A toolkit for financial computing
We model stocastic processes via a sub type of the abstract StochasticProcess
type. All stochastic processes are governed by a generic stochastic differential equation of the type:
$d\mathrm{x}_t = \mu(t,x_t)\mathrm{d}t + \sigma(t,\mathrm{x}_t) \cdot d\mathrm{W}_t$
evolve(sp::StochasticProcess, t0, x0, dt, dw)
Evolve a stochastic process for a given time step and a specified Wiener step
$E(\mathrm{x}_0,t_0,\Delta t) + S(\mathrm{x}_0,t_0,\Delta t) \cdot \Delta \mathrm{w}$
apply_change(sp::StochasticProcess, x, dx)
Apply a step change. The default implementation is an addition, but this can be overridden for sub-types.
$\mathrm{x} + \Delta \mathrm{x}$
drift(sp::StochasticProcess, t, x)
The drift portion of a stochastic process
$\mu(t, \mathrm{x}_t)$
diffusion(sp::StochasticProcess, t, x)
The diffusion portion of stochastic process
$\sigma(t, \mathrm{x}_t)$
An implementation of Euler Discretisation
drift_discretize(sp::StochasticProcess, t0::Real, x0::AbstractVector, dt::Real)
Discretize the drift of a stochastic process
$\mu(t_0, \mathbf{x}_0) \Delta t$
diffusion_discretize(sp::StochasticProcess, t0::Real, x0::AbstractVector, dt::Real)
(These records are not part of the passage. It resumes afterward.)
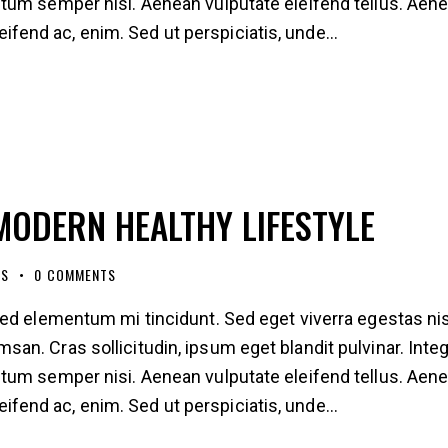
tum semper nisi. Aenean vulputate eleifend tellus. Aen
eleifend ac, enim. Sed ut perspiciatis, unde…
MODERN HEALTHY LIFESTYLE
ES
0
COMMENTS
ed elementum mi tincidunt. Sed eget viverra egestas nis
n. Cras sollicitudin, ipsum eget blandit pulvinar. Inte
tum semper nisi. Aenean vulputate eleifend tellus. Aen
eleifend ac, enim. Sed ut perspiciatis, unde…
Discretize the diffusion of a stochastic process
$\sigma(t_0, \mathbf{x}_0) \sqrt{\Delta t}$
covariance_discretize(sp::StochasticProcess, t0, x0, dt)
$\sigma(t_0, \mathbf{x}_0)^2 \Delta t$
GeometricBrownianMotion(initial_value, mu, sigma)
Model a Geometric Brownian Motion, governed by the stochastic differential equation:
$dS(t, S) = \mu S dt + \sigma S dW_t$
To simulate a series of prices from a Geometric Brownian Motion:
using Distributions
bm=Ito.Process.GeometricBrownianMotion(100, .1, .2)
t=0; x=bm.start; dt=.001
W=Normal(0, 1)
for i=1:1000
t=t+dt
x=Ito.Process.evolve(bm, t, x, dt, rand(W))
end
This will produce a price process looking like this (Charts by Gadfly)
GenericBlackScholesProcess(start, yield_term_structure, dividend_term_structure, volatility_term_structure)
A generalized Black-Scholes process, governed by the stochastic differential equation:
$dS(t, S) = (r(t) - q(t) - \frac {\sigma(t, S)^2}{2}) dt + \sigma dW_t$